What's hopeful for all of us is this: the liberal Christians are not the only ones opposed to the Christian conservatives, with their rigid and authoritarian interpretation of scriptures, their infiltration into American social, political, and judicial affairs. The majority of American citizens feel the same way. Let’s face it, what the religious right wants is for everyone to be submissive to the will of God as they interpret it to be, and they will do everything in their power to bring this about. After all, they boldly assert, it's God's will, and God's country. (Whereas we think it is, "We the People's" country.) And while they tell us, when we protest, to "Go live in Iran or China, if you don't agree with us," they ought to consider that they’re asking for trouble with that attitude. We don't like being bullied, and we do push back.

There's an irony about this country. In a nation founded through a revolution against tyranny, religious righters set up their own tyrannies, in a nation founded on, and asserting the rights of the individual (those very rights denied as non-existent by religious dogmas), religions keep trying to reverse them.

They fight to deny rights to gays, to deny the rights of women over their own bodies, the rights of non-theists, the rights of citizens to even question them or their motives. (Turn the comedians loose to sarcastically joke that the Christian right envies Sharia law!) Notice how even the media avoids and treads lightly over, or ignores, religious incursions and violations of human rights? In a nation that proclaims, "liberty and justice for all," religious faith-based organizations are exempted from federal laws all others must abide by. You can hear Jefferson, John Adams, Ben Franklin, and Thomas Paine screaming from their graves, "That's not fair, that's un-American."

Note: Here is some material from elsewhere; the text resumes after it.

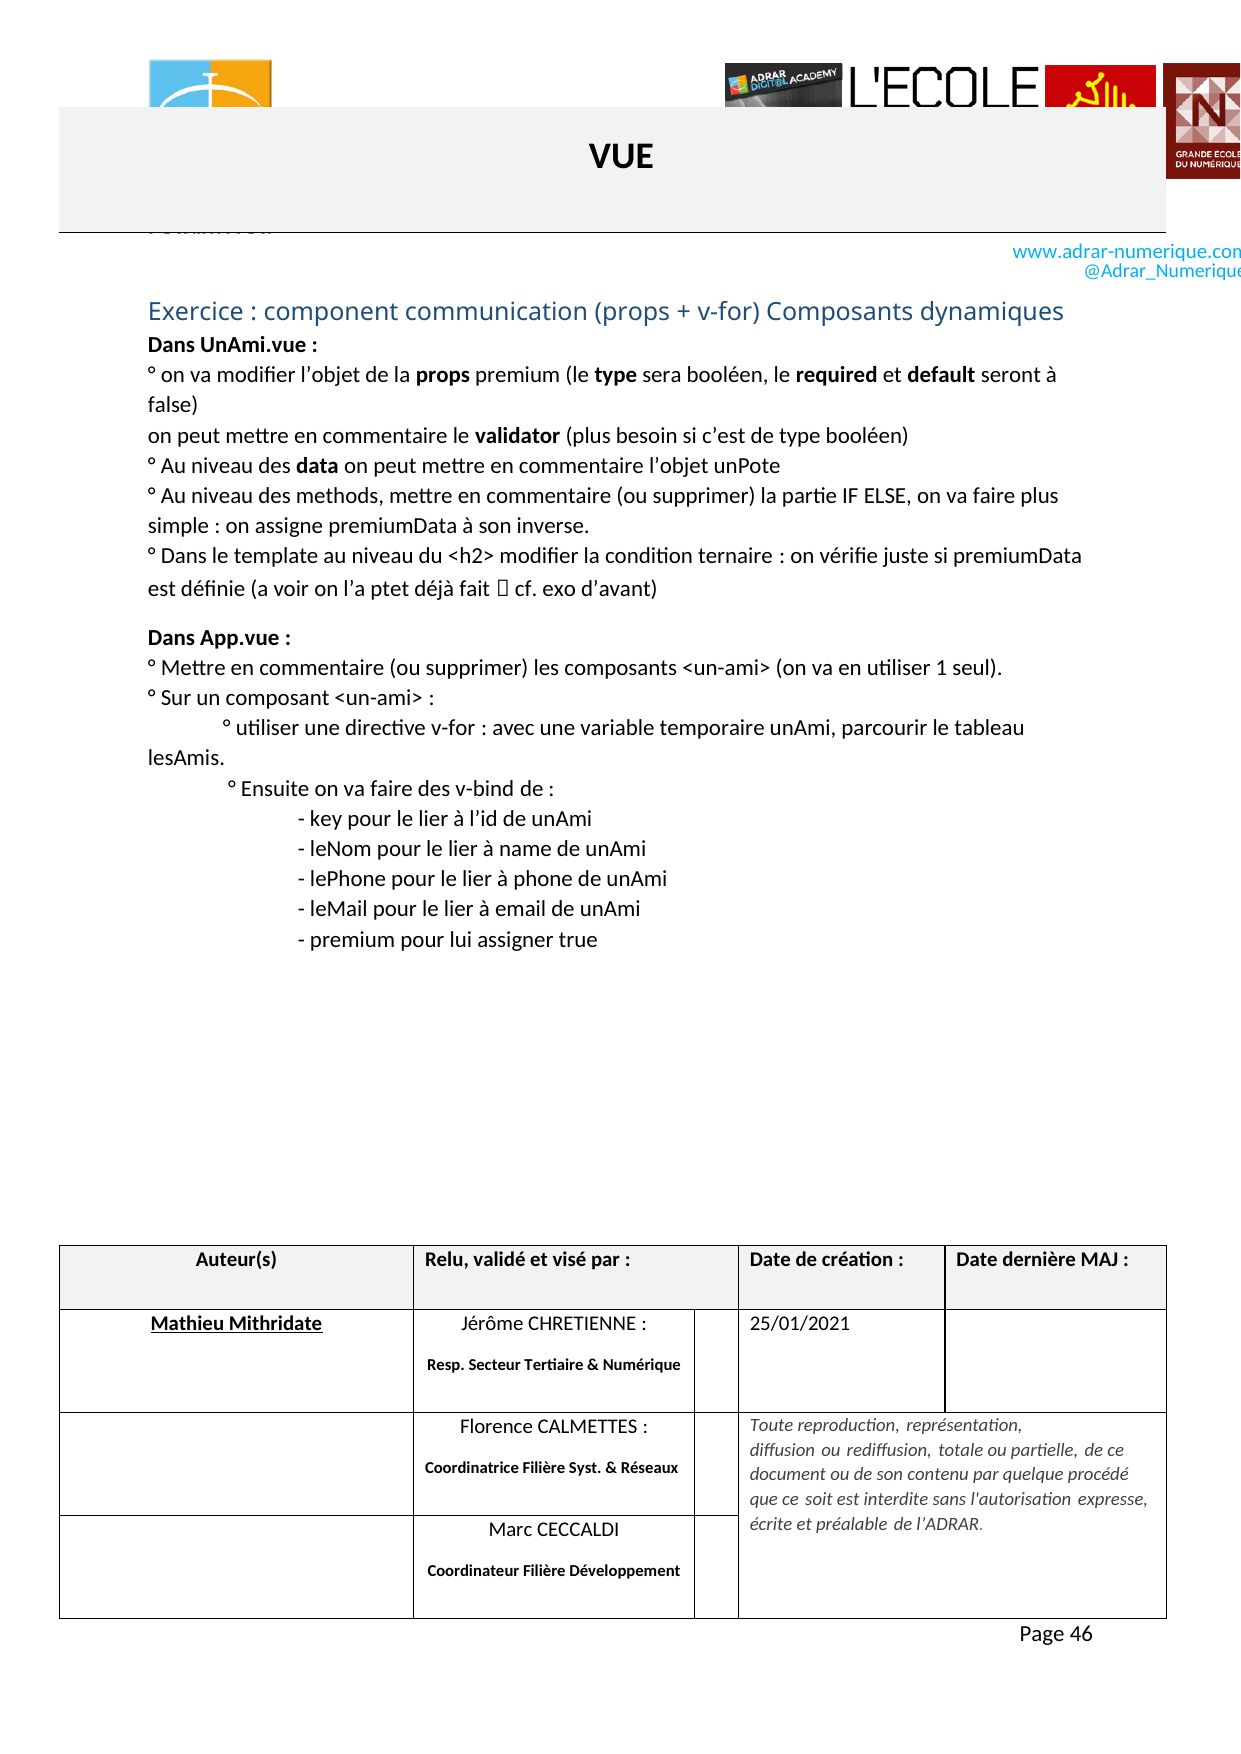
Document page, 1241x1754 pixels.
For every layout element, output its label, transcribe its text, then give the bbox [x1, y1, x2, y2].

What will happen to this country if it doesn't uphold its foundation of rebellion and, instead, allows the mounting tyranny of religion to slowly and surely erode our freedoms? For certain, this loss will not come about through full frontal attacks, but by the indifference to a comfortable and unsuspecting chipping away at our rights, as a result of citizens not doing anything to stop them.

The revolution is not over. Unfortunately, when freedom seekers came to the United States, they brought the tradition of religious submission with them. Two hundred and thirty-nine years later, that baggage is still dragging us down, threatening our fought-for rights. Each generation has to continue the fight. This is your generation and your future.